Soap on a rope?  Send with an instruction card to "Wrap around ankle"...

MM


----------



## Rheostatic (29 Nov 2012)

Just gonna throw this out there:


----------



## Occam (29 Nov 2012)

I don't know if it's just the way his eyes are painted, but it looks like the Master Seaman Watson in the package needs to lay off the coffee for a little while.


----------



## Snakedoc (30 Nov 2012)

Occam said:
			
		

> I don't know if it's just the way his eyes are painted, but it looks like the Master Seaman Watson in the package needs to lay off the coffee for a little while.



Lol yeah...  he really does have the stunned/'on a crazy caffeine high' type of look  :rofl:


----------



## Fishbone Jones (30 Nov 2012)

There was no doubt in anyone's mind where this was going to go :facepalm:


----------



## Pat in Halifax (30 Nov 2012)

Alright, I will try to contribute something helpful! By the way, it is not the coffee in the good MS's eyes...it's the third component of rum and the lash!

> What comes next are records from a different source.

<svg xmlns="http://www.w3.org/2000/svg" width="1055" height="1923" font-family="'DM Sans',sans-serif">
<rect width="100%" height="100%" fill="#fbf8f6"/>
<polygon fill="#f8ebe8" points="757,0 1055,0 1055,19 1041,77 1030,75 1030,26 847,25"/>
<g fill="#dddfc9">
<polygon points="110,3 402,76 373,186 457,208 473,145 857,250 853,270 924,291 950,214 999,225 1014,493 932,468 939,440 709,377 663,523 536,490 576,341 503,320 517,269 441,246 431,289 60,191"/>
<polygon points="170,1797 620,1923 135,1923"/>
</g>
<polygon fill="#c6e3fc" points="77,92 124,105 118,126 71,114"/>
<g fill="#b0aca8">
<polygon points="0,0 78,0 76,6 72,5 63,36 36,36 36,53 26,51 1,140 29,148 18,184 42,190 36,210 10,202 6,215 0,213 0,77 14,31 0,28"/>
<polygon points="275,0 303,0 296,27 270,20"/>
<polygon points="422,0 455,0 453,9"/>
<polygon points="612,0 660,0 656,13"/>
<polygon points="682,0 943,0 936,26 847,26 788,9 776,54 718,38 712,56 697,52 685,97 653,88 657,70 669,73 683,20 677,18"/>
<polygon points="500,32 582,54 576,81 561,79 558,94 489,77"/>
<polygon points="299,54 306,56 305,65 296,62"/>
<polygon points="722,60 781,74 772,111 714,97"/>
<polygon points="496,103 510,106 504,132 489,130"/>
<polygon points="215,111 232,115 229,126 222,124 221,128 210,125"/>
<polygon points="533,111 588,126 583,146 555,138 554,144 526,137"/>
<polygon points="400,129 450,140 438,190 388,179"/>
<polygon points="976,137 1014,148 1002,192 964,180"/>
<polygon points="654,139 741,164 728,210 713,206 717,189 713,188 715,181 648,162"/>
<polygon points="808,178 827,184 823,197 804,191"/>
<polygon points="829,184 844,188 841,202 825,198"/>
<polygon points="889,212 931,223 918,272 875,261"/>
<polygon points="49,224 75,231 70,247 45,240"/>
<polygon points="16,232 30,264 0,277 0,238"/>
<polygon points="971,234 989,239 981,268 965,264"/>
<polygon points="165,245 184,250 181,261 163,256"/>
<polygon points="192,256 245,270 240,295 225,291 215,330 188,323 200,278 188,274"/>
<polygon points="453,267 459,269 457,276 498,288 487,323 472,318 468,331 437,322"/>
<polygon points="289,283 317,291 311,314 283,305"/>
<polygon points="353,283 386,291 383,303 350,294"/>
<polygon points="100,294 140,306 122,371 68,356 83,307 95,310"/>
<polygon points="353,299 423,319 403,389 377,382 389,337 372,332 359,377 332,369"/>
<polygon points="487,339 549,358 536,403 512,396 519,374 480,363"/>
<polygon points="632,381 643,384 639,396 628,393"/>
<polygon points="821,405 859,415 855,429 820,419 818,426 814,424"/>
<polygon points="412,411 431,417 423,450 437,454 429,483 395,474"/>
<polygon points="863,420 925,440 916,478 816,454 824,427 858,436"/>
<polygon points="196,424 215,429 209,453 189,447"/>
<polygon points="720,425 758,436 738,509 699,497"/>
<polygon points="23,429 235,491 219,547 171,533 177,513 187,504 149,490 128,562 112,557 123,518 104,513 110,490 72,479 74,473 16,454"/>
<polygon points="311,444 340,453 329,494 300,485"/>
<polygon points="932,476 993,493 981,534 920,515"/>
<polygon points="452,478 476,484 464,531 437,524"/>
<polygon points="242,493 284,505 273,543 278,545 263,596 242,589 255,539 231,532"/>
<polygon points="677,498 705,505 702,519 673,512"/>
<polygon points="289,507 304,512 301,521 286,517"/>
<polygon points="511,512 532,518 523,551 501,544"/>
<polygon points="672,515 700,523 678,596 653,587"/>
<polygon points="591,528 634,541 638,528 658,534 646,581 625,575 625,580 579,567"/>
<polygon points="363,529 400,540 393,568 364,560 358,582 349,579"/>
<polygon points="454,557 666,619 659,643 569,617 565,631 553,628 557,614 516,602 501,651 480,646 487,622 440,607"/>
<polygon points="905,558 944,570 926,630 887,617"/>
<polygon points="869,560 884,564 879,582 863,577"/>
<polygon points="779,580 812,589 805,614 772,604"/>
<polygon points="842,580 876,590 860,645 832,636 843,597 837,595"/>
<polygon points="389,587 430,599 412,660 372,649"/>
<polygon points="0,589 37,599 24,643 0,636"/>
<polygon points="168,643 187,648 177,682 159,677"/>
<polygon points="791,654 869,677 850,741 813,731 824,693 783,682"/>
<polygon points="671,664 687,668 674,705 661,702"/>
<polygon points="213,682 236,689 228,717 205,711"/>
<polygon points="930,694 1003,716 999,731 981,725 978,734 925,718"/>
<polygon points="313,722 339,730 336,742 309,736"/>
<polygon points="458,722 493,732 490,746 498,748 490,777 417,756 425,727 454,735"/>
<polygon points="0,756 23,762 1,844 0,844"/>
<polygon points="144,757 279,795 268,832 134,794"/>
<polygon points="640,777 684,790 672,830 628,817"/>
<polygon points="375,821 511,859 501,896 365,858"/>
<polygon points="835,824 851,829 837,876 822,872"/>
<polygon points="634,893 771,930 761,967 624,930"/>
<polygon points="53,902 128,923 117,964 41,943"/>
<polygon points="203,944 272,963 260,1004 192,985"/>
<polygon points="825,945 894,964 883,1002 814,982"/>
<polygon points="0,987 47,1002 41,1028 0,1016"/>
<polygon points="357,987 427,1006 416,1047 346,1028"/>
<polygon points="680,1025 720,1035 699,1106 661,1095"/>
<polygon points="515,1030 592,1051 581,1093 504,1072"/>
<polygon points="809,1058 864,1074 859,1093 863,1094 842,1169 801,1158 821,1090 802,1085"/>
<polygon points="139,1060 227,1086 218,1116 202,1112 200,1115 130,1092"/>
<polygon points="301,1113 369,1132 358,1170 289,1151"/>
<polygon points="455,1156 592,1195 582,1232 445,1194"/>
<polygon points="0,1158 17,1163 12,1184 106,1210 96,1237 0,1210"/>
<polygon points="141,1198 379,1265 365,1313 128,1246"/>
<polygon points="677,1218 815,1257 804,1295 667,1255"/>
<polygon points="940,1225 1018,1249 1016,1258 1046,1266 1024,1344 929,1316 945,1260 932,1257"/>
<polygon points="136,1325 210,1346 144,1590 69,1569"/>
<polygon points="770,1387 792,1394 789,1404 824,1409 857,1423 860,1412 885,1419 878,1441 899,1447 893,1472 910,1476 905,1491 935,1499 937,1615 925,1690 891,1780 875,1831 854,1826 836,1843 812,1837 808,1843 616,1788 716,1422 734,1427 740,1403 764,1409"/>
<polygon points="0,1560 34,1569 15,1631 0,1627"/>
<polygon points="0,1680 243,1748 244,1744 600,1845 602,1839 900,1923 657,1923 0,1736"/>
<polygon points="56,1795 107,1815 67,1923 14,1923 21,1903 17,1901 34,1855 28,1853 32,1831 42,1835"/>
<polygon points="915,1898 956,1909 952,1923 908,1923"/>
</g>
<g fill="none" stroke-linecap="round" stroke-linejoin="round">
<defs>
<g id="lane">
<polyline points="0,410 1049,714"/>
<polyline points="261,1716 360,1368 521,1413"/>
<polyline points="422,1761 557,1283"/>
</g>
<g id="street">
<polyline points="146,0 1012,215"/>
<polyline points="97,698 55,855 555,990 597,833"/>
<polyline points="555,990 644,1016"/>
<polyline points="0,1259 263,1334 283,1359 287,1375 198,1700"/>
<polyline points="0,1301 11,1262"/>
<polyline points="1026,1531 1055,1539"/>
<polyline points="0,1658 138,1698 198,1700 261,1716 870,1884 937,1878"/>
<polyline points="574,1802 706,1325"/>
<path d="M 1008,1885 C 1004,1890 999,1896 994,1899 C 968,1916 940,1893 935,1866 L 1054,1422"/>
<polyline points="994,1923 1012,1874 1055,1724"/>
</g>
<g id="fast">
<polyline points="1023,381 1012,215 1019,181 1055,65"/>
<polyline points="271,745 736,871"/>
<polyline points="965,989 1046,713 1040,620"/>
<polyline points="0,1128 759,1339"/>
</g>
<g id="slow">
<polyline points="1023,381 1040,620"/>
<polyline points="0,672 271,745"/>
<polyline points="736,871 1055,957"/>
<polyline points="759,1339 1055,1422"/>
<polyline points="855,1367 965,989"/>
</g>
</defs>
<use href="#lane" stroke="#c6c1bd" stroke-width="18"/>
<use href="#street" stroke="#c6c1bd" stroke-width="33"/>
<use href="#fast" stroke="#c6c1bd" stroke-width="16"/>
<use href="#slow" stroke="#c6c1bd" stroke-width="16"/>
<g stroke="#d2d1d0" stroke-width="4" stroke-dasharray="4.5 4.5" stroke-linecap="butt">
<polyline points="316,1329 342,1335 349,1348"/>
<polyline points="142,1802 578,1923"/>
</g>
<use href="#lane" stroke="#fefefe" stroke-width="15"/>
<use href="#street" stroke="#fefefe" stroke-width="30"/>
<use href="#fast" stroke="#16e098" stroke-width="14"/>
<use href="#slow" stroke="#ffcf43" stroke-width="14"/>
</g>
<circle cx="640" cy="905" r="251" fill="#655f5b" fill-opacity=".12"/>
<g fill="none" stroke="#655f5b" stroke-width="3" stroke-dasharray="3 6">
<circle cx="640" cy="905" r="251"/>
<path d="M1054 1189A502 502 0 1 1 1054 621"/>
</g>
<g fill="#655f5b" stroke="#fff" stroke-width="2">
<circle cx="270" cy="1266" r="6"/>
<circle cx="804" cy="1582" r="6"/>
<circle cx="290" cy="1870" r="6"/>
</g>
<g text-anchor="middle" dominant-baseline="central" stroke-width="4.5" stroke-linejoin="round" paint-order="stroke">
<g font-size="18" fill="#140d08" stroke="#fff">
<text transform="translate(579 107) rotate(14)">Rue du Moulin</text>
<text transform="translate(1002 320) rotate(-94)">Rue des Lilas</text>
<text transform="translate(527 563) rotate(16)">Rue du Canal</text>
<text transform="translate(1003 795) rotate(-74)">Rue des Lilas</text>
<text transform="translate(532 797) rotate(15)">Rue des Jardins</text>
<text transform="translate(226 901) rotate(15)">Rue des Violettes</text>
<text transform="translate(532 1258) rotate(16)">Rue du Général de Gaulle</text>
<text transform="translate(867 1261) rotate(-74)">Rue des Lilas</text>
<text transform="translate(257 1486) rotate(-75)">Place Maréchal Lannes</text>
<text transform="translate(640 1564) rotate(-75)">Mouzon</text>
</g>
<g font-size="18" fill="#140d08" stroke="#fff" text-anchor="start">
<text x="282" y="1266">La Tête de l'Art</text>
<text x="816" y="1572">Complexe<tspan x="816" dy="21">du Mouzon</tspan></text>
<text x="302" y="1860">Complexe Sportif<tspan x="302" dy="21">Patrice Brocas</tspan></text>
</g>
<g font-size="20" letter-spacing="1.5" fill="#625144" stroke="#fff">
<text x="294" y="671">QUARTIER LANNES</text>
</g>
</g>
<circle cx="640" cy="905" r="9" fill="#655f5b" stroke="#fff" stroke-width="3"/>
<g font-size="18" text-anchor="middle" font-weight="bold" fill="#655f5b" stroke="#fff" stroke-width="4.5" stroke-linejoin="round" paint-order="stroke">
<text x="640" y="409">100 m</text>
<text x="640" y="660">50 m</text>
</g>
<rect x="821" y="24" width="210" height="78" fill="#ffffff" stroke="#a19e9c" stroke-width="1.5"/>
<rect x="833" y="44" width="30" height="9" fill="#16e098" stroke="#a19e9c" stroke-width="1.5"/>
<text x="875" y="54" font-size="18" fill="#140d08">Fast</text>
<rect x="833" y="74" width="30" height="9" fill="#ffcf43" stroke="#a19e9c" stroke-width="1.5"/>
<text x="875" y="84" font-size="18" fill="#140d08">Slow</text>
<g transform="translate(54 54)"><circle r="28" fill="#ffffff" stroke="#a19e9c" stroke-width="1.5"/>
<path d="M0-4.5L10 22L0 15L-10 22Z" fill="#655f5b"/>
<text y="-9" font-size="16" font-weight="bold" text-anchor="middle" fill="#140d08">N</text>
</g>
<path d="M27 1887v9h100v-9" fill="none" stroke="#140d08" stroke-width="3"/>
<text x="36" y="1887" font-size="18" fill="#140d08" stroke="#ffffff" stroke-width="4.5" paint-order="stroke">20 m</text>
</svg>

Books are always good. One other item which may have fallen out of fashion (I am not sure) is graphic novels/comics. I was never a fan of these but I remember them making their rounds. Home made treats are always good too but depending on where they are going (I am assuming this is someone on board REGINA?) they may arrive in a giant blob due to extreme temperatures (I once rec'd one 1 lb cookie the size of an apple pie).
I wouldn't suggest movies/TV shows and the only reason I say that is because they are probably on board somewhere. Much swapping of movies goes on and with downloaded ones on sticks etc, I don't think this would make the impact the OP is hoping for.

That said, there must be people on here currently deployed, what are some of the things you miss?


----------



## CobaltMcD (30 Nov 2012)

Pat in Halifax said:
			
		

> Alright, I will try to contribute something helpful! By the way, it is not the coffee in the good MS's eyes...it's the third component of rum and the lash!
> 
> Books are always good. One other item which may have fallen out of fashion (I am not sure) is graphic novels/comics. I was never a fan of these but I remember them making their rounds. Home made treats are always good too but depending on where they are going (I am assuming this is someone on board REGINA?) they may arrive in a giant blob due to extreme temperatures (I once rec'd one 1 lb cookie the size of an apple pie).
> I wouldn't suggest movies/TV shows and the only reason I say that is because they are probably on board somewhere. Much swapping of movies goes on and with downloaded ones on sticks etc, I don't think this would make the impact the OP is hoping for.
> ...



Ahh yes yes, good point. So I think my best bet will be books and some snacks, that Pusser's rum cake is tempting as well! Can't ship liquor through Canada Post. I'm unsure if he is currently on leave or what boat he is normally(is that how it works?) deployed on.

Definitely if you're currently deployed what are things you miss, or when you come back home from being deployed whats the first thing you need


----------



## Maxadia (30 Nov 2012)

A thumb drive. 




Too soon?


----------



## kratz (30 Nov 2012)

An essential gift for you sailor who enjoys his run ashore  >


----------



## Pat in Halifax (30 Nov 2012)

Of course you mean HMCS vice HCMS.
For God's sake, don't return him to the Cox'n! Everyone deserves one strike!
"Return to ## Mess, HMCS _______"


----------



## MusclesGlasses (1 Dec 2012)

I have a question that is slightly off topic, but related to this thread. I notice that CANEX gift cards exist, but don't seem to be available to be purchased online. My though is that this would be the perfect gift for someone in the forces, Navy or otherwise, and even for someone about to go off to basic...like myself 

Anyone know if there is more info on them than what can be found on the CANEX website?

Cheers


----------